1861 U.S. Custom House Architectural Details

The U. S. Custom House, then one of the grandest public buildings in Texas, appears in an engraving from the 1880s.

No. 5 on the Places to Visit Map.

The U.S Custom House in Galveston is a simply-detailed classical revival two-story brick building located near the boundaries of Galveston’s Downtown and the residential East End Historic District, not far from the waterfront. The most notable features are the projecting double gallery on the west façade and the inset double galleries on the longer, north and south façades. The exterior walls are hand-fired, red-brown bricks with tan bricks used as accents around the corners and doorjambs.

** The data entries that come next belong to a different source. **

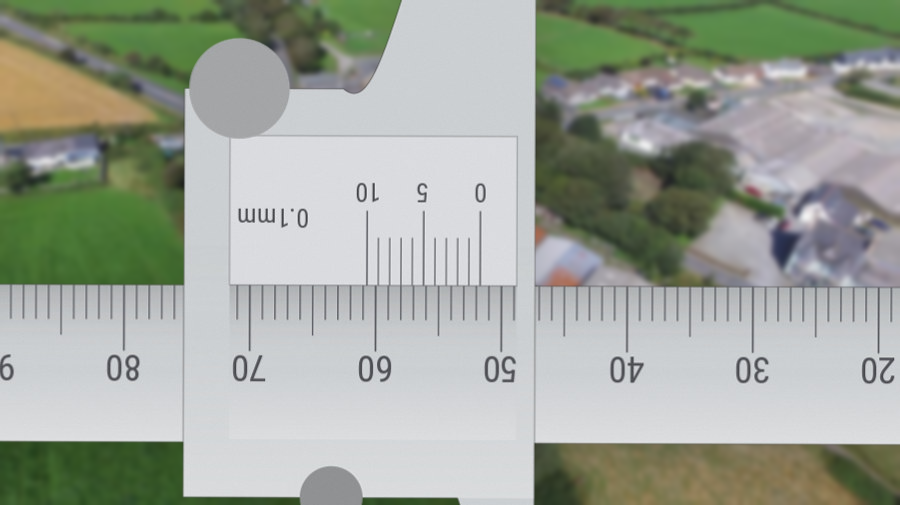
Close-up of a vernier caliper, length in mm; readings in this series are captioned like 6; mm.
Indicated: 51.7; mm
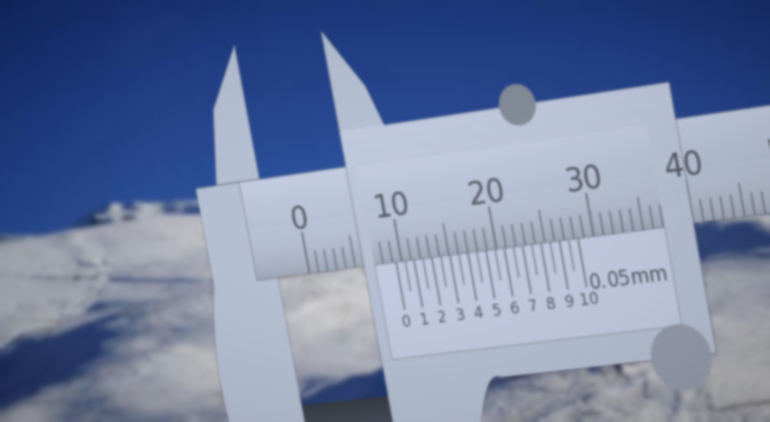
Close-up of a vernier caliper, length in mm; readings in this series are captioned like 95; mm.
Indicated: 9.4; mm
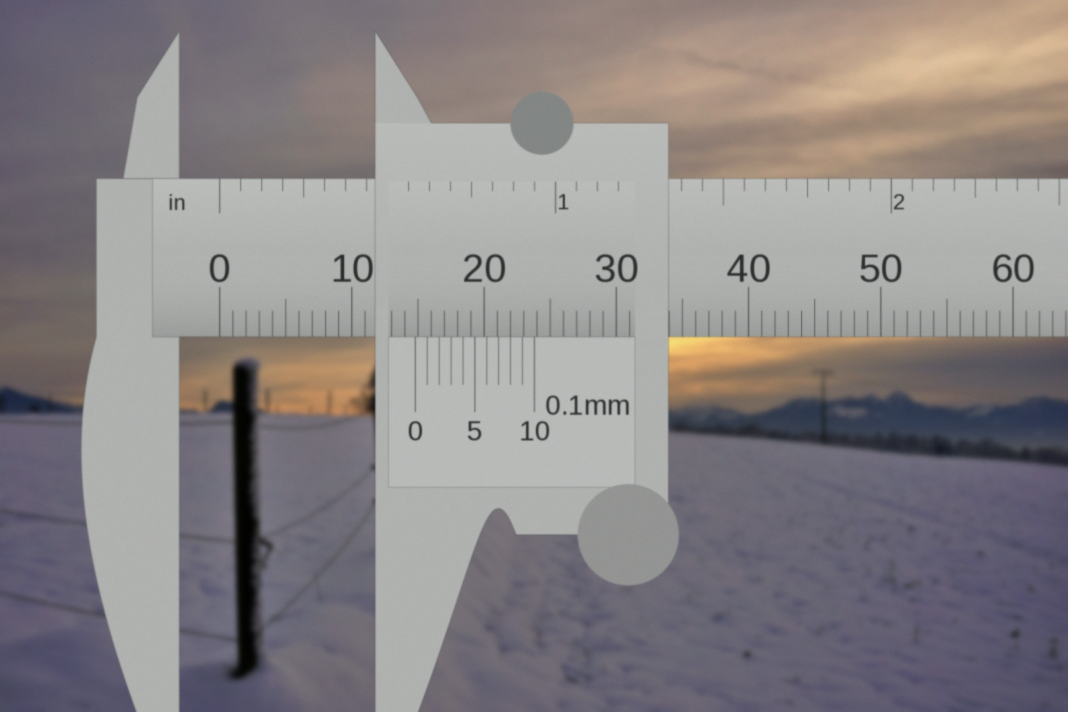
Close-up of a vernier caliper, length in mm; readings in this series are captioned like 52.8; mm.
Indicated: 14.8; mm
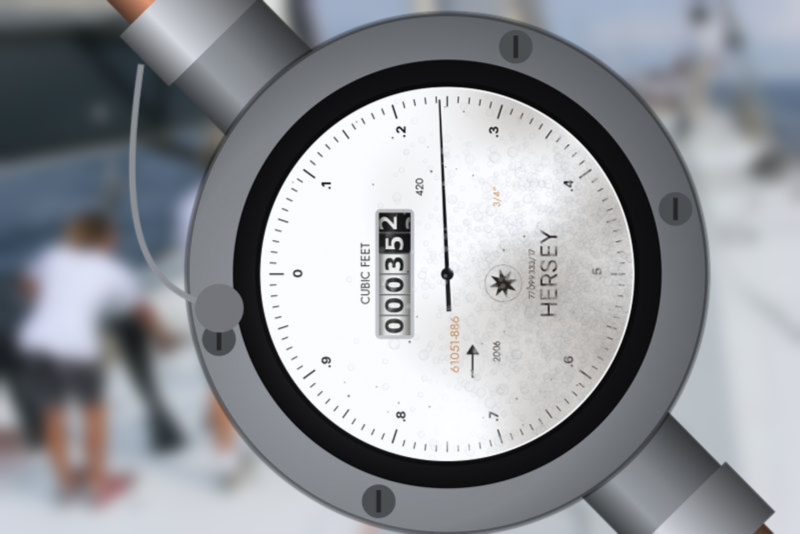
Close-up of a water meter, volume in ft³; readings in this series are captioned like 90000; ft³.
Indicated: 352.24; ft³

The prominent location at the southeast corner of 20th and Post Office Streets emphasizes its importance to Galveston’s shipping-based economy.

The emblem of the United States was worked into the second-floor pediments of the U.S Custom House, a designation shortly to be contested by war.

Nearly all the original decorative elements on the exterior of the building are cast-iron including column, cornices, balustrades, dentils, entablatures and window architraves. These elements, from the specifications and designs of the original architect Ammi B. Young, were made in New York and shipped to Galveston. The first-story galleries have Ionic columns set on a granite base. An entablature extends completely around the building separating the first and second floors. The piano nobile is larger in height, and the galleries contain taller, Corinthian columns and a cast-iron balustrade. A classically- inspired balustrade caps the building.

Both Ionic and Corinthian colums were employed in the classically-inspired design of the Custom House galleries.

The interior of the building is H-shaped in plan and was originally designed to provide space for the Customs Service and the Post Office. Extant original elements include the elaborate cast-iron, double-return stair leading to the second floor. The stairs’ ornamental newel posts have an acanthus motif and fluted shafts set on octagonal bases. The cast-iron risers are pierced with a circular fret design.

Like the exterior ironwork, the grand staircase on the north entrance to the Custom House was shipped, ready to assemble, from the New York.